Median time has dropped substantially over the program's history. In the early 1990s, cases routinely took 5+ years to resolve. The Special Masters now resolve a typical Table claim in 12–18 months and most off-Table Althen claims in 2–3 years. Cases that go to full hearing on contested causation can still take 4+ years.
Median duration
21 mo
640 days
Mean duration
26 mo
776 days
Cases analyzed
11,751
with both filing & decision dates
Distribution of case durations
11,751 cases · filing date → decision date.

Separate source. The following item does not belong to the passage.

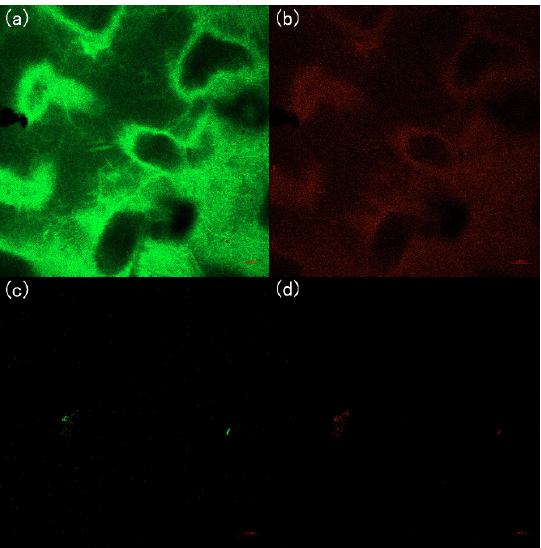
Figure 13. CLSM images of the membranes after the three cycles ultrafiltration experiment. ( a ) Live bacteria on the origin membrane; ( b ) dead bacteria on the origin membrane; ( c ) live bacteria on the P-GO-DAA membrane; ( d ) dead bacteria on the P-GO-DAA membrane.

Frequently asked questions about the VICP
General questions about the U.S. Vaccine Injury Compensation Program.
What is the VICP?
The Vaccine Injury Compensation Program (VICP) is a federal no-fault compensation program for individuals who allege injury from vaccines listed on the Vaccine Injury Table. It was established by the National Childhood Vaccine Injury Act of 1986 and is administered jointly by HHS, the Department of Justice, and the U.S. Court of Federal Claims. Petitions are decided by Special Masters in lieu of traditional civil litigation.
What is the Althen test?
Althen v. HHS, 418 F.3d 1274 (Fed. Cir. 2005) is the controlling precedent for off-Table causation in the VICP. To prevail on a non-Table claim a petitioner must show: (1) a medical theory causally connecting the vaccination and the injury; (2) a logical sequence of cause and effect showing the vaccination was the reason for the injury; and (3) a proximate temporal relationship between the vaccination and the injury.
What is the average VICP award?
The median compensation award in VICP is approximately $80,000; the mean is approximately $130,000 because of a long right-tail of catastrophic-injury and death-of-petitioner cases that compensate in the millions. As of the most recent corpus refresh, the program has paid approximately $1.19 billion to 9,200+ compensated petitioners.
How long does a VICP case take?
Median time from filing to final judgment in the VICP is approximately 21 months; mean is approximately 26 months. Compensated cases tend to resolve faster than denied or dismissed cases, because contested off-Table causation petitions require multi-round expert witness testimony.
Who decides VICP cases?
Special Masters of the U.S. Court of Federal Claims, Office of Special Masters, decide VICP petitions. There are approximately 8 active Special Masters at any given time, including a Chief Special Master who manages the docket. Decisions can be appealed to the U.S. Court of Federal Claims (judges) and from there to the Federal Circuit.